Task details:
Output the opening lines of the records exactly. End with the line that contains "1, N 2 and heuristic cases − −".

Dataset extract:
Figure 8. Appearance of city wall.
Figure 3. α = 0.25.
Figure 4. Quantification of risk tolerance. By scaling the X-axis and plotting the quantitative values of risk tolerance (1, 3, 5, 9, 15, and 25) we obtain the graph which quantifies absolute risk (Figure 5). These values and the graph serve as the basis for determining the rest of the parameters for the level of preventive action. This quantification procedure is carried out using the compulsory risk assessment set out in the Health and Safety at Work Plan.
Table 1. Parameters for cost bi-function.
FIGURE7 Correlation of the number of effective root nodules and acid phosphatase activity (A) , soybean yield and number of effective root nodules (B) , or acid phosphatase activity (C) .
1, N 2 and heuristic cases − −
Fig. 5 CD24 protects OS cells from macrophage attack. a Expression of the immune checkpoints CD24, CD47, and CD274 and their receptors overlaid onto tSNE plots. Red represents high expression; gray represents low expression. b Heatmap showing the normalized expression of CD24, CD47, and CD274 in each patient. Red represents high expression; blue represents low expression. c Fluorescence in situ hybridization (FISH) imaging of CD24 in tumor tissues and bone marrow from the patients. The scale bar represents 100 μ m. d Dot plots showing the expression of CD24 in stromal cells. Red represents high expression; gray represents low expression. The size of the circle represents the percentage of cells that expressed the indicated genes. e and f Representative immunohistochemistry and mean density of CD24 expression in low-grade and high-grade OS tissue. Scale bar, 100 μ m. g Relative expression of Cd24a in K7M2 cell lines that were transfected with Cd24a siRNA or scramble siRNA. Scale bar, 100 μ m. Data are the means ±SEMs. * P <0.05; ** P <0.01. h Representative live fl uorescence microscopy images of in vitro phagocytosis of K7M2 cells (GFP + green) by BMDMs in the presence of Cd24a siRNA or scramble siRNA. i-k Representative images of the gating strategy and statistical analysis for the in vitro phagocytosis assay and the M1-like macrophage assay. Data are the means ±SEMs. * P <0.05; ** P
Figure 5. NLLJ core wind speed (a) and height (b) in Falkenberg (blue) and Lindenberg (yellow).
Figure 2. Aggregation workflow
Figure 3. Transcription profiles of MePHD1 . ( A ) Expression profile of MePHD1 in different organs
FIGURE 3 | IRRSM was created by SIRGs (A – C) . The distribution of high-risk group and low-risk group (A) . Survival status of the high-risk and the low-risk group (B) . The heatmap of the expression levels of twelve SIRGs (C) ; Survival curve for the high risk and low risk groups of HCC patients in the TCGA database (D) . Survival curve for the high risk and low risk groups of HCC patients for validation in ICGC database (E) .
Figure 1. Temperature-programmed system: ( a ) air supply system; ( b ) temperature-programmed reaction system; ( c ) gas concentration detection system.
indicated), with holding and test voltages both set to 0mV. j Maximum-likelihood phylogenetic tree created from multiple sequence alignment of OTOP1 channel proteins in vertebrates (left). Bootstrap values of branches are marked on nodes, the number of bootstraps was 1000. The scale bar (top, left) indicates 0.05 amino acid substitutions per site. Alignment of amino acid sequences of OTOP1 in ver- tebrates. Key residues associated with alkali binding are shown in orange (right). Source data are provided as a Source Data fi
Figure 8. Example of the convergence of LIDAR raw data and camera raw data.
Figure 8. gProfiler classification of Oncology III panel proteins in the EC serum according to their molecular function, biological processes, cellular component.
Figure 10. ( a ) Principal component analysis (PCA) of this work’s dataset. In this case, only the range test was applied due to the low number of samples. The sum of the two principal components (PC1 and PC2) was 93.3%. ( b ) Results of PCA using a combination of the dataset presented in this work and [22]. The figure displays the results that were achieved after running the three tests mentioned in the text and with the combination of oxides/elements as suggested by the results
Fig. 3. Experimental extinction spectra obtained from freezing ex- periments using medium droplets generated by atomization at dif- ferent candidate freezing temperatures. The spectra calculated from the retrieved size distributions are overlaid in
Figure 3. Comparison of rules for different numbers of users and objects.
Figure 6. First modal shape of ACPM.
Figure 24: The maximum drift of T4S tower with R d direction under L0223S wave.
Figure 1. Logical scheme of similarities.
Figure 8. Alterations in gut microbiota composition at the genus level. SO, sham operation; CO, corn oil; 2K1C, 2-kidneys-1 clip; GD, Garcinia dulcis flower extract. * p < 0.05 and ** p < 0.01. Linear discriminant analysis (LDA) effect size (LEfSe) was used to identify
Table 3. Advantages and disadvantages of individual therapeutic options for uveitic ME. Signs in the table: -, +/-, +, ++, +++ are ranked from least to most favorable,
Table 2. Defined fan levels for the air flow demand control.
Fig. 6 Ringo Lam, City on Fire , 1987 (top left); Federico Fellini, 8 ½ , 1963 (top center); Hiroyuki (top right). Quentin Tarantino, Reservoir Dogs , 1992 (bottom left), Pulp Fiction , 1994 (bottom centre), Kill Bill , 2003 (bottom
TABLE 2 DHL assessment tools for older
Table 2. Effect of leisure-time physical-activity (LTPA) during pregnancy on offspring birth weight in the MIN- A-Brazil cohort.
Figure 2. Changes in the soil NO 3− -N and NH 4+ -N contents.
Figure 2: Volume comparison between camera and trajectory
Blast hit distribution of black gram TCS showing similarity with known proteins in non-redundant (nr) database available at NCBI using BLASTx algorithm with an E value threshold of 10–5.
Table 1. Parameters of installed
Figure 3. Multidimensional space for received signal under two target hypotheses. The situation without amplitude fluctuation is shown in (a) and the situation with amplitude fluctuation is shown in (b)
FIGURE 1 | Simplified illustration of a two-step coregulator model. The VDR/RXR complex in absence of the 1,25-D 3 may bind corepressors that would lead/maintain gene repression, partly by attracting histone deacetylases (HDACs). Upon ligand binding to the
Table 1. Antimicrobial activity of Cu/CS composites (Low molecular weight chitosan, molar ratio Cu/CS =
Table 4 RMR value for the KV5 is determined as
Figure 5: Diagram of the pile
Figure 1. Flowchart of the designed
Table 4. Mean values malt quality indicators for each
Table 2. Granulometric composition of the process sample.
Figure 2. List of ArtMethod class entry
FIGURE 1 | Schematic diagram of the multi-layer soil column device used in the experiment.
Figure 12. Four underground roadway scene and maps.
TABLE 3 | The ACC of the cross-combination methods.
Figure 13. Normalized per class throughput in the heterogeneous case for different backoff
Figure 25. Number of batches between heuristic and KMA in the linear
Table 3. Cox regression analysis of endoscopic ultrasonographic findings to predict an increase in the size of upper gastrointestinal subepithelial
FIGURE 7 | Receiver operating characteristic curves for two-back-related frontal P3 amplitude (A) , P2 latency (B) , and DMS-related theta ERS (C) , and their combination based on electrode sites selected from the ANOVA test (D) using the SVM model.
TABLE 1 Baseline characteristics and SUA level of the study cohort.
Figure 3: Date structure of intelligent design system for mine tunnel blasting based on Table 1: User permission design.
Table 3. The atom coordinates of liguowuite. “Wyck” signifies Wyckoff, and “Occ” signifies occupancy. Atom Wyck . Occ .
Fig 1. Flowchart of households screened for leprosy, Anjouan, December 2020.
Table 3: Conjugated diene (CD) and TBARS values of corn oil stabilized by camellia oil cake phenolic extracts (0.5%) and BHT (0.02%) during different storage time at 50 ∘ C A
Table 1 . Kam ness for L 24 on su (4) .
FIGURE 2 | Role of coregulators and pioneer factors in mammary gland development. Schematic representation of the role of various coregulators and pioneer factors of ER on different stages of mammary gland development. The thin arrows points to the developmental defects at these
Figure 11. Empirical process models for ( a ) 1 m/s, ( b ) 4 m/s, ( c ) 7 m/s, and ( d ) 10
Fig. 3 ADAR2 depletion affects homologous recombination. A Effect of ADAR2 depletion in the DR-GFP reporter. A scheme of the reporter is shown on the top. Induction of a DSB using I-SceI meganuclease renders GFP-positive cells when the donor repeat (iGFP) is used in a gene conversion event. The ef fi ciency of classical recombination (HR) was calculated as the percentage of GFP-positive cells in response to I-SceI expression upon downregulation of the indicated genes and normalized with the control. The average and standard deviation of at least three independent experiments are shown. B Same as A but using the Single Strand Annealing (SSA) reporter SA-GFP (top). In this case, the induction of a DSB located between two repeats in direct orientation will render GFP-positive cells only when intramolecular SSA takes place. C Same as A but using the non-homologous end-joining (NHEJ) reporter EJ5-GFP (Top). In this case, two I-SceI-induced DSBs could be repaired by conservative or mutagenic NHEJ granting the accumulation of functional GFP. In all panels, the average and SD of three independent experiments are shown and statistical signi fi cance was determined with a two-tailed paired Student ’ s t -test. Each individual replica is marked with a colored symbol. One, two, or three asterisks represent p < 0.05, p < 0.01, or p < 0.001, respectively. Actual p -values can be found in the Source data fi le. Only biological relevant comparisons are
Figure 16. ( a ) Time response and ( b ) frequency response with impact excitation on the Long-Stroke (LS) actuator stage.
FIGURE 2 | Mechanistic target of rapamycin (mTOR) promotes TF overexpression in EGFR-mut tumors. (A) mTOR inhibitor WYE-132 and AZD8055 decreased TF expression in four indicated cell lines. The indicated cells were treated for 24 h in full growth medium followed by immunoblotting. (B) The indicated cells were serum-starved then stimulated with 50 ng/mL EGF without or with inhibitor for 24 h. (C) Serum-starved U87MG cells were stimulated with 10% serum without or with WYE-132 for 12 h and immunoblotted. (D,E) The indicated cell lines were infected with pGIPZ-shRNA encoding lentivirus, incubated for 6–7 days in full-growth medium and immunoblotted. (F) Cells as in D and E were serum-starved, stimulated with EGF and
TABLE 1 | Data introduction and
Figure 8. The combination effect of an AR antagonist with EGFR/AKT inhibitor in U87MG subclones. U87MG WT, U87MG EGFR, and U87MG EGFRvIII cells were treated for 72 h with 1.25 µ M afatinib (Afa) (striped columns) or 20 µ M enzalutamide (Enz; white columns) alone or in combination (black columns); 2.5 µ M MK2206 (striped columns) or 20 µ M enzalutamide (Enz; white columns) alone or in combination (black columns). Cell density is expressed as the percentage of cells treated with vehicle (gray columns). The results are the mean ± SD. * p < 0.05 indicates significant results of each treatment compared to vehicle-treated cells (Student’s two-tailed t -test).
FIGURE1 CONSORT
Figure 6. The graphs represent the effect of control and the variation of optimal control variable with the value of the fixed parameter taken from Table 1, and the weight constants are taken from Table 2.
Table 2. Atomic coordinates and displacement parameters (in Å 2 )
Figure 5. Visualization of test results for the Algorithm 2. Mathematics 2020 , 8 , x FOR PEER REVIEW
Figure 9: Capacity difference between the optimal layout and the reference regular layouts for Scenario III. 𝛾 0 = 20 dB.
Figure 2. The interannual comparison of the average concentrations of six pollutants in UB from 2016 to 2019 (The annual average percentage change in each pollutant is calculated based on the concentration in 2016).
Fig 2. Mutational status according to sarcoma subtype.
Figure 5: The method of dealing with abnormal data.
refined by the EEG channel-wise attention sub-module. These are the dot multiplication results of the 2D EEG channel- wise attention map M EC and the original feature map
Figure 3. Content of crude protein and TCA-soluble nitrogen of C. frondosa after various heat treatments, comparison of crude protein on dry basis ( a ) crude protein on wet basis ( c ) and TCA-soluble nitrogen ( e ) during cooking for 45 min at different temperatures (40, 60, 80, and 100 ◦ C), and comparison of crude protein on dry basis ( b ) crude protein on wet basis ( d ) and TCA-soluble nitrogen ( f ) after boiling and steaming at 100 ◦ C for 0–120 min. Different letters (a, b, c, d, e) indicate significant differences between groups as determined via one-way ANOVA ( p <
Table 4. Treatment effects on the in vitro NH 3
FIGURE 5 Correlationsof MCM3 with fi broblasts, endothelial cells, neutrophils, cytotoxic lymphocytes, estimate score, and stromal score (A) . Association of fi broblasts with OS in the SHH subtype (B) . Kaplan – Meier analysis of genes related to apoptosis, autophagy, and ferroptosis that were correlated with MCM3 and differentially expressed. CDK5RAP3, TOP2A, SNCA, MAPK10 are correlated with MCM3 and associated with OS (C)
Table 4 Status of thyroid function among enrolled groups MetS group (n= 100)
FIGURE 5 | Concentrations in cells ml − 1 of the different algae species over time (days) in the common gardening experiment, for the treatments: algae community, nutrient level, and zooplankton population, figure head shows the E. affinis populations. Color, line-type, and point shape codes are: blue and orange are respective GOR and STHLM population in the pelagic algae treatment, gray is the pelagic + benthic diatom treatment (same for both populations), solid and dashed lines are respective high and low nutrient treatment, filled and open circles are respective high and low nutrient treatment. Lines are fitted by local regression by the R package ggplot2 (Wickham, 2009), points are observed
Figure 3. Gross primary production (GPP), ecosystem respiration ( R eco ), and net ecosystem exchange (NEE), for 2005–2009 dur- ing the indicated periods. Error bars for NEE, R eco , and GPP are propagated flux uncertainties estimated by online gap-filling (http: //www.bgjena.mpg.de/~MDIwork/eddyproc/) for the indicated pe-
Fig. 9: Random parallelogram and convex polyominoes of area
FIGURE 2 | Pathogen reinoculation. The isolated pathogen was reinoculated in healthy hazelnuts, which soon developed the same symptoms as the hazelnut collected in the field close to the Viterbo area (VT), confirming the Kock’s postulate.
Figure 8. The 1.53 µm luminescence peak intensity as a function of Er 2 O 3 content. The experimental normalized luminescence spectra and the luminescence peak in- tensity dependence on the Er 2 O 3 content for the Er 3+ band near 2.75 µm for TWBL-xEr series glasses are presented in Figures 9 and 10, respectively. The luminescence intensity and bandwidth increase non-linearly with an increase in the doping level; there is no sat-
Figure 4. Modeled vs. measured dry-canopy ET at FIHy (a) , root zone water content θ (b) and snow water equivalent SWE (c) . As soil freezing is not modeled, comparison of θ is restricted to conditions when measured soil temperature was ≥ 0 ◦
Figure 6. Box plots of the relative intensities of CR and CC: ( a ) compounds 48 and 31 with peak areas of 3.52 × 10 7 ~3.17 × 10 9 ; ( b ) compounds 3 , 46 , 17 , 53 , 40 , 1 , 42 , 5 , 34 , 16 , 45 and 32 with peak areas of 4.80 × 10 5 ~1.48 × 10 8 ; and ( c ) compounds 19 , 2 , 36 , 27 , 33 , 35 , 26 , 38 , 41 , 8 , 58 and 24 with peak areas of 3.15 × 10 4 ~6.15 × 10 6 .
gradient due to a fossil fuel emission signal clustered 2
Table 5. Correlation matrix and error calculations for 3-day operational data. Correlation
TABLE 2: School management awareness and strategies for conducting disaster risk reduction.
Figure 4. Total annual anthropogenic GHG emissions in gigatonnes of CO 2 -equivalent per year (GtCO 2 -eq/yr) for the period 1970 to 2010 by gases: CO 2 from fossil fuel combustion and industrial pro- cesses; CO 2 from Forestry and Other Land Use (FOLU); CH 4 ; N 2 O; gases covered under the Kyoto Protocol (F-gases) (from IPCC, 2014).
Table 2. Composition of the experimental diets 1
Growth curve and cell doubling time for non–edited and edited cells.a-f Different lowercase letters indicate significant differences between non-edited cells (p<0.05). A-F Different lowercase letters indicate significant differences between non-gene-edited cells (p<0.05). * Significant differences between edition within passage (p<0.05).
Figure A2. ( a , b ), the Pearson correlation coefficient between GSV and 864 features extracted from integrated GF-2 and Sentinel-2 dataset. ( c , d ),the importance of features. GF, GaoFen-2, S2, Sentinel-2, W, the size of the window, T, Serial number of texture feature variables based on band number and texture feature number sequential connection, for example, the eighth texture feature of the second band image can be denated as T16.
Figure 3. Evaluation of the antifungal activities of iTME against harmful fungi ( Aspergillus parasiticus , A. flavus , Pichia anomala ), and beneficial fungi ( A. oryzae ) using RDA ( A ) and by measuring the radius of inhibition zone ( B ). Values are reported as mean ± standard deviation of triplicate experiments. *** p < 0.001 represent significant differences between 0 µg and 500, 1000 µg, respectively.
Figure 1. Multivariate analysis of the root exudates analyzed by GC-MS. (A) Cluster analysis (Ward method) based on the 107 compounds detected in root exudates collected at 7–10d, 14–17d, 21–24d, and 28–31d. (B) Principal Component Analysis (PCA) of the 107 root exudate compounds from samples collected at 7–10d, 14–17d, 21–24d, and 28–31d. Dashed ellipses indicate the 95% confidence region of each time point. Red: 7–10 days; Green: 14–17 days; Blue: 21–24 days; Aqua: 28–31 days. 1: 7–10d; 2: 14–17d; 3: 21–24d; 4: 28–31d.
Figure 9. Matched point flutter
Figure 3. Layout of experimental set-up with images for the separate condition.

Solution for this task:
Figure 8. Appearance of city wall.
Figure 3. α = 0.25.
Figure 4. Quantification of risk tolerance. By scaling the X-axis and plotting the quantitative values of risk tolerance (1, 3, 5, 9, 15, and 25) we obtain the graph which quantifies absolute risk (Figure 5). These values and the graph serve as the basis for determining the rest of the parameters for the level of preventive action. This quantification procedure is carried out using the compulsory risk assessment set out in the Health and Safety at Work Plan.
Table 1. Parameters for cost bi-function.
FIGURE7 Correlation of the number of effective root nodules and acid phosphatase activity (A) , soybean yield and number of effective root nodules (B) , or acid phosphatase activity (C) .
1, N 2 and heuristic cases − −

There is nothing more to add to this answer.